Stored dataset items ▸
*** Begin section ***

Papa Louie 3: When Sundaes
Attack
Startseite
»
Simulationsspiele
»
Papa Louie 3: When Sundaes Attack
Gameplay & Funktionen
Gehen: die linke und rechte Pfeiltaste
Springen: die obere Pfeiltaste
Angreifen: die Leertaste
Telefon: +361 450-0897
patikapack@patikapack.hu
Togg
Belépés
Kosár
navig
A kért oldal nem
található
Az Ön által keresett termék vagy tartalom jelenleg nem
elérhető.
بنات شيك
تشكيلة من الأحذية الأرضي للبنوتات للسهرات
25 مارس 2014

*** End section ***

Activity ▸ The answer consists of the lines above that include the word "Sundaes", each copied exactly.

Solution for this problem ▸
Papa Louie 3: When Sundaes
Papa Louie 3: When Sundaes Attack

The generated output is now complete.